Related: Syllabus

Course Description

ESOF 423. Software Engineering Applications. 3 Credits. (1 Lec. 2 Lab) S

PREREQUISITES: ESOF 322 Application of software engineering techniques and methodologies acquired in previous courses to solve an open-ended software engineering problem provided by stakeholders. Students will use a team based approach to requirements gathering, designing, implementation, testing, integration and delivery of the software solution. CSCI 440 is recommended.

To Use Course Server

Use a terminal/command/shell window to log into the server from a command line:

ssh netID@esof423.cs.montana.edu

Change the access permissions of the home directory to 711 (you can read/write/execute; others can only execute)

chmod 711 ~

Create a new directory called public_html (from where the web server will published your content)

mkdir public_html

Add an index.html file and other content to the public_html folder to get started.

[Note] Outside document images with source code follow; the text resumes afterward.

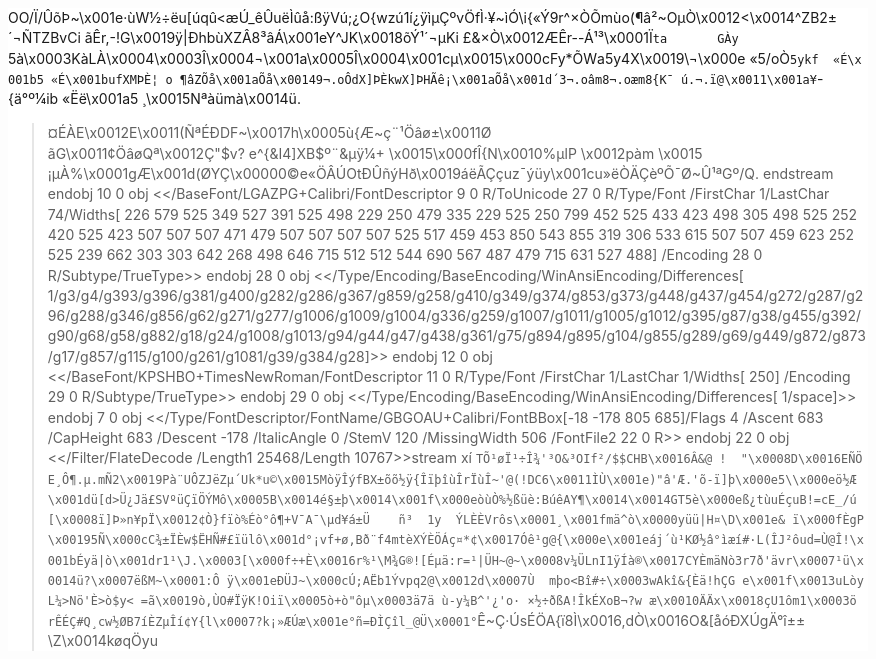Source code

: OO/Ï/ÛõÞ~\x001e·ùW½÷ëu[úqû<æÚ_êÛuëÌûå:ßÿVú;¿O{wzú1í¿ÿìµÇºvÖfÌ·¥~ìÓ\i{«Ý9r^×ÒÕmùo(¶â²~OµÒ\x0012<\x0014^ZB2±´¬ÑTZBvCi	ãÊr,-!G\x0019ÿ|ÐhbùXZÂ8³âÁ\x001eY^JK\x0018õÝ¹´¬µKi	£&×Ò\x0012ÆÊr--Á¹³\x0001Ï`ta		GÀy`	5à\x0003KàLÀ\x0004\x0003Î\x0004¬\x001a\x0005Î\x0004\x001cµ\x0015\x000cFy*ÕWa5y4X\x0019\¬\x000e	«5/oÒ`5ykf	«É\x001b5
«É\x001bufXMÞÈ¦ o
¶âZÕå­\x001aÕå\x00149¬.oÔdX]ÞÈkwX]ÞHÃê­¡\x001aÕå\x001d´3¬.oâm8¬.oæm8{K¯
ú.¬.ï@\x0011\x001a¥`-{ä°º¼ib	«Ëë\x001a5
¸\x0015Nªàümà\x0014ü.
>¤ÉÀE\x0012E\x0011(ÑªÉÐDF~\x0017h\x0005ù{Æ~ç¨¹Öâø±\x0011ØãG\x0011¢ÖâøQª\x0012Ç"$v? e^{&I4]XB$º¨&µÿ¼+ \x0015\x000fÎ{N\x0010%µlP	\\x0012pàm \x0015
¡µÀ%\x0001gÆ\x001d(ØYÇ\x00000©e«ÖÂÚOtÐÛñýHð\x0019áëÃÇçuz¯ýüy\x001cu»ëÒÄÇèºÕ¯Ø~Û¹ªGº/Q.
endstream
endobj
10 0 obj
<</BaseFont/LGAZPG+Calibri/FontDescriptor 9 0 R/ToUnicode 27 0 R/Type/Font
/FirstChar 1/LastChar 74/Widths[ 226 579 525 349 527 391 525 498 229 250 479 335 229 525 250
799 452 525 433 423 498 305 498 525 252 420 525 423 507 507 507
471 479 507 507 507 507 525 517 459 453 850 543 855 319 306 533
615 507 507 459 623 252 525 239 662 303 303 642 268 498 646 715
512 512 544 690 567 487 479 715 631 527 488]
/Encoding 28 0 R/Subtype/TrueType>>
endobj
28 0 obj
<</Type/Encoding/BaseEncoding/WinAnsiEncoding/Differences[
1/g3/g4/g393/g396/g381/g400/g282/g286/g367/g859/g258/g410/g349/g374/g853/g373/g448/g437/g454/g272/g287/g296/g288/g346/g856/g62/g271/g277/g1006/g1009/g1004/g336/g259/g1007/g1011/g1005/g1012/g395/g87/g38/g455/g392/g90/g68/g58/g882/g18/g24/g1008/g1013/g94/g44/g47/g438/g361/g75/g894/g895/g104/g855/g289/g69/g449/g872/g873/g17/g857/g115/g100/g261/g1081/g39/g384/g28]>>
endobj
12 0 obj
<</BaseFont/KPSHBO+TimesNewRoman/FontDescriptor 11 0 R/Type/Font
/FirstChar 1/LastChar 1/Widths[ 250]
/Encoding 29 0 R/Subtype/TrueType>>
endobj
29 0 obj
<</Type/Encoding/BaseEncoding/WinAnsiEncoding/Differences[
1/space]>>
endobj
7 0 obj
<</Type/FontDescriptor/FontName/GBGOAU+Calibri/FontBBox[-18 -178 805 685]/Flags 4
/Ascent 683
/CapHeight 683
/Descent -178
/ItalicAngle 0
/StemV 120
/MissingWidth 506
/FontFile2 22 0 R>>
endobj
22 0 obj
<</Filter/FlateDecode
/Length1 25468/Length 10767>>stream
xí	`TÕ¹øÏ¹÷Î¾'³O&³OIf²/$$CHB\x0016Â&@ !  "\x0008D\x0016EÑÖ
E­¸Ô¶.µ.mÑ2\x0019Pà¨UÔZJëZµ´Uk*u©\x0015MòÿÎýfBX±õõ½ÿ{ÎïþîùÎrÏùÎ~'@(!DC6\x0011ÌÙ\x001e)"â'Æ.'õ-ï]þ\x000e5\\x000eö½Æ\x001dü[d>Ü¿Jä£SVºüÇïÖÝMô\x0005B\x0014é§±þ\x0014\x001f\x000eòùÒ%½ßüè:BúêAY¶\x0014\x0014GT5è\x000eß¿tùuÉçuB!=cE_/ú[\x0008ï]Þ»n¥pÏ\x0012¢Ò}fïò%Éò°ô¶+V¯A¯\µd¥á±Ü	ñ³	1y	ÝLÈÈVrôs\x0001¸\x001fmä^ò\x0000yüü|H¤\D\x001e& ï\x000fÈgP\x00195Ñ\x000cC¾±ÏÈw$ËHÑ#£ïülô\x001d°¡vf+ø,Bð¨f4mtèXÝÈÖÁç¤*¢\x0017Óê¹g@{\x000e\x001eáj´ù¹KØ½â°ìæí#·L(ÎJ²ôud=Ù@Î!\x001bÉyä|ò\x001dr1¹\J.\x0003[\x000f÷+È\x0016r%¹\M¾G®![Éµä:r=¹|ÜH~@~\x0008v¼ÜLnI1ÿÍà®\x0017CYÈmäNò3r7ð'ävr\x0007¹ü\x0014ü?\x0007ëßM~\x0001:Ô ÿ\x001eÐÜJ~\x000cÚ;AËb1Ývpq2@\x0012d\x0007Ù	mþo<Bî#÷\x0003wAkî&{Èä!hÇG e\x001f\x0013uLòyL¼>Nö'È>ò$y<
=ã\x0019ò,ÙO#ÏÿK!Oiï\x0005ò+ò"ôµ\x0003ä7ä ù-y¼B^'¿'o· ×½÷ðßA!ÎkÉXoB¬?w æ\x0010ÄÄx\x0018çU1ôm1\x0003ö
rÊÉÇ#Q¸c­w½ØB7íÈZµÎí¢Y{l\x0007?k¡»ÆÚæ\x001e°ñ=ÐÌÇîl_@Ü\x0001°`Ê~Ç·ÚsÉÖA{ï8Ì\x0016,dÒ\x0016O&[åóÐXÚgÄ°î±±\Z\x0014køqÖyu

Reach your web site at esof423.cs.montana.edu/~netID/index.html

Class

Monday, Wednesday, Friday 10:00 am - 10:50 am

Roberts Hall Room 210

Resources

Clients

HRDC: https://thehrdc.org/ 

Krista Dicomitis, Stratigic Planning Officer; <kdicomitis@thehrdc.org>

Jenna Huey, Shelter Manager

Syllbus Topic Details

Lecture Topics

  • Software development process: introduction, traditional vs iterative vs agile, scrum, extreme programming, test driven development, rugby
  • Version control: introduction and types of version control systems, distributed version control systems, Git/GitHub
  • Software testing: introduction, automated unit testing and xUnit/jUnit, test coverage
  • Continuous integration and delivery
  • Code Refactoring: code smells, refactoring techniques to remove code smells and to incorporate design patterns
  • Test driven development and pair programming: introduction and practical TDD/PP Code reviews: Introduction, code review planning and checklists, logistics, code reviews in the industry
  • Static Code analysis: introduction, advantages of static analysis, static analysis methods, static analysis tools

Projects

  • The projects are specified by outside clients, and each team can take on a project of their choice.
  • Teams are required to develop the product specified by the client through the completion of the provided user stories.
  • The teams are required to closely follow agile development methods followed in the industry (http://agilemanifesto.org/).The teams are self organizing and will decide what portions of the project requirements they will implement during each sprint.
  • During each planning meeting the team decides the portion of the requirements they are going to implement during that sprint and discuss how the work is distributed among team members.
  • Teams are required to produce a working piece software at the end of each sprint and will be iteratively and incrementally developed toward the final product.
  • The teams are required to maintain a proper distributed version control workflow which includes maintaining proper branch structures and frequent meaningful commits by all the developers in the group.
  • The teams are required to apply quality assurance techniques through unit/integration/system testing and using proper tools to evaluate the test quality (e.g. coverage tool).

Course Outcomes

At the end of the course, students should be able to

  • Design and implement a solution to an open-ended problem in software engineering defined by a stakeholder.

  • Evaluate alternative solutions to a problem in software engineering.

  • Effectively and methodically test code, and review code written by others.
  • Use written/oral/visual means to document and present the solution to the stakeholder.